Car dans ce nouvel élan de vie, Anouk redécouvre au passage sa féminité, ses sensations et de ses émotions. Appliquant le principe d’un esprit sain dans un corps sain, Anouk entreprend, parfois malgré elle, de réveiller son corps endormi. Cette renaissance se fera par étapes, savamment dosées au cours du roman, et avec l’aide d’adjuvants tels un masseur, une interprète, un bel étranger et évidemment un stagiaire…
L’auteur joue finement avec le réveil progressif des sens de l’héroïne, titillant au passage ceux de son lectorat très vite embarqué dans des expériences aussi sensuelles que dépaysantes. Les chapitres érotiques sont courts, bien placés, rythmant le roman et les étapes de transformation d’Anouk. Pour finalement la mener face à elle-même.

Un mummy porn de bonne famille

Bien mené, le roman joue avec intelligence sur les procédés d’une littérature efficace, qui emprunte parfois aux codes de la romance : narration au « je » qui implique fortement le lecteur, construction rigoureuse, intrigue soutenue, rebondissements, fausses pistes et suspense, personnages forts dont les faiblesses nous sont familières, univers de rêve, sans oublier l’usage régulier de pensées intérieures, souvenirs, sentiments et émotions. Le tout saupoudré de moments de sensualité dans un dosage équilibré qui relance l’action …
L’humour est présent aussi, voir la scène à l’hôtel avec l’ex-copain de lycée pour un moment d’anthologie qui parlera à toutes les femmes ! Et l’on devine avec cette scène tout le potentiel d’autodérision qui se cache sous la douce Anouk et son auteur.
La fin ouvre sur l’avenir, avec un petit coté Mange prie aime de bon aloi, qui donne une saveur nouvelle à ce mummy porn de bonne famille et de bon goût.

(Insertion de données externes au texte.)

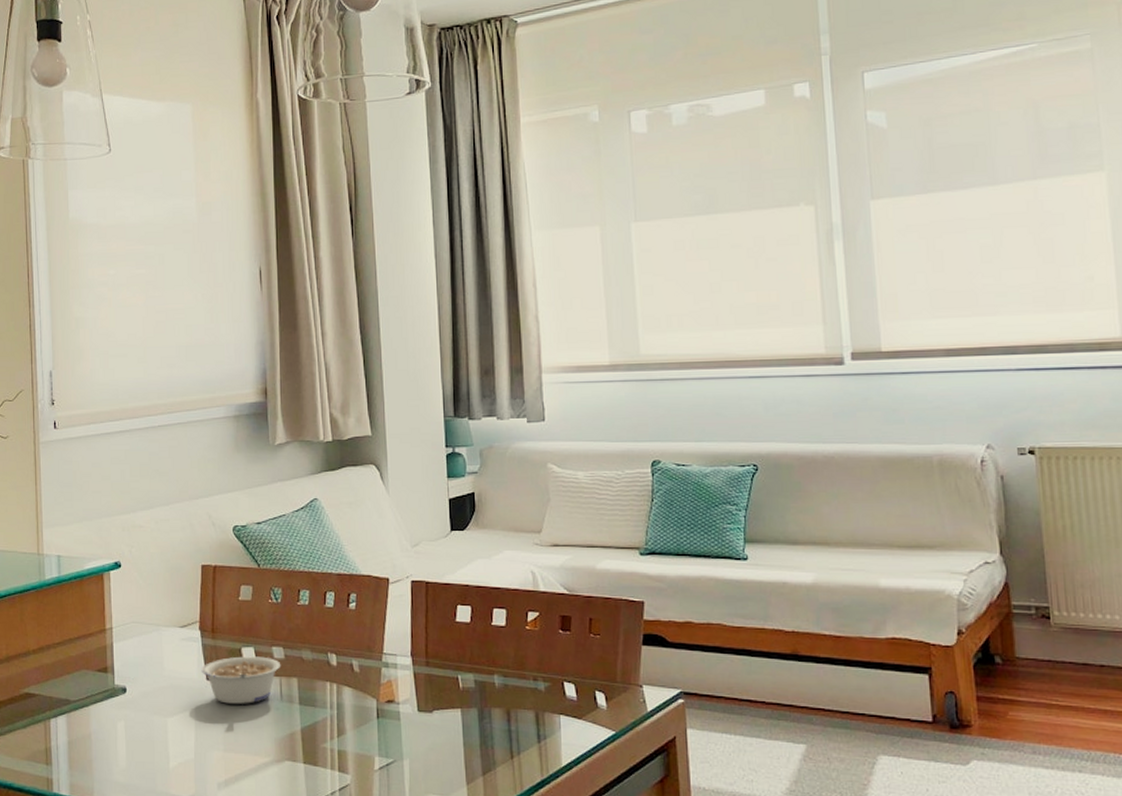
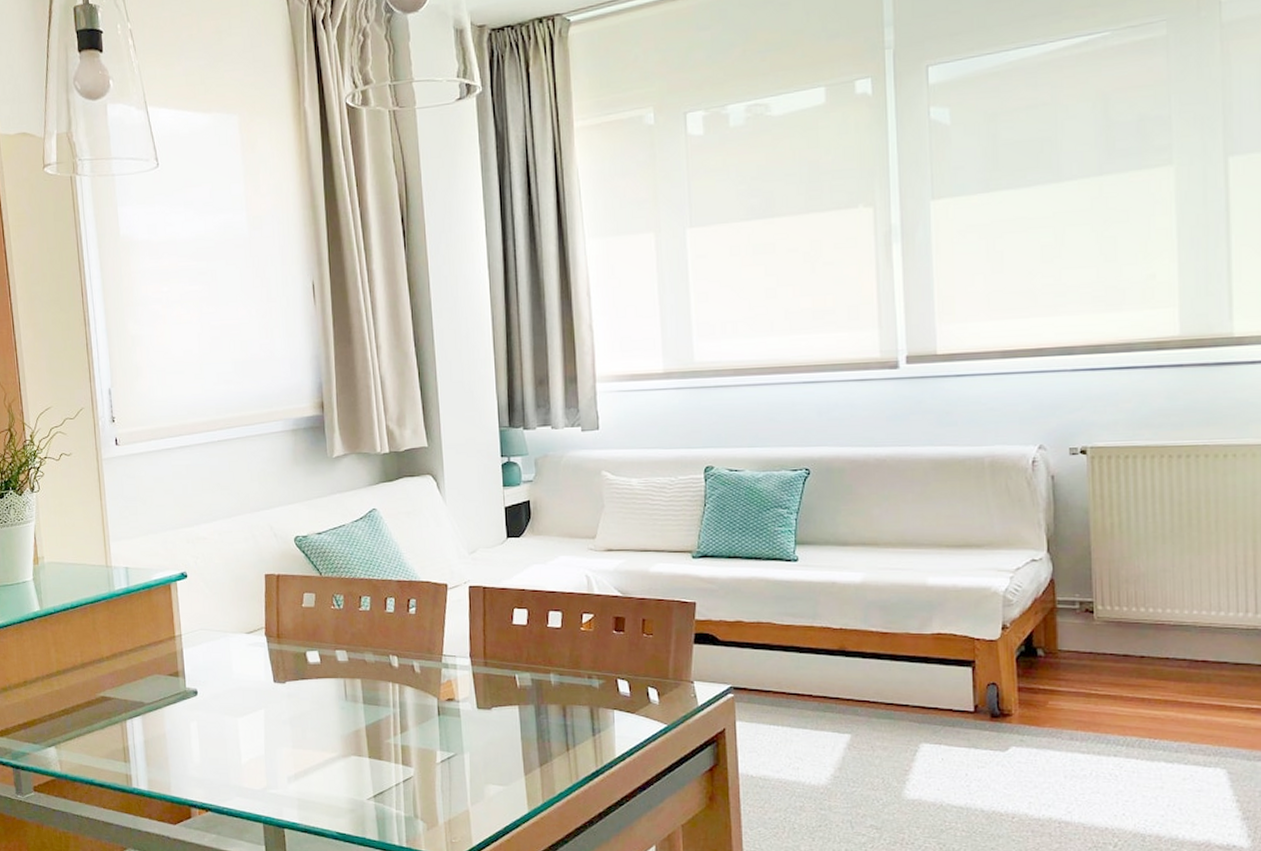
legume: present [201,656,281,704] -> none [268,659,345,704]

Avec Mon beau stagiaire, Anouk Laclos mélange judicieusement univers luxueux, séduction, élégance, féminisme et quête de sens pour composer un roman « à la française ». L’impression générale est que l’auteur maîtrise son récit avec brio et le livre se lit avec fluidité. Une fois refermé, il ne restera peut-être pas dans les mémoires, mais on retiendra un agréable roman à la gloire d’une femme libre, avec ce qu’il faut de sensibilité et de gravité pour parler de vie, de mort ou de sexualité. Et on le prêtera à ses copines parce que finalement, on n’est jamais assez libérée !

Mon cher stagiaire, Anouk Laclos. Calmann-Lévy, juin 2016.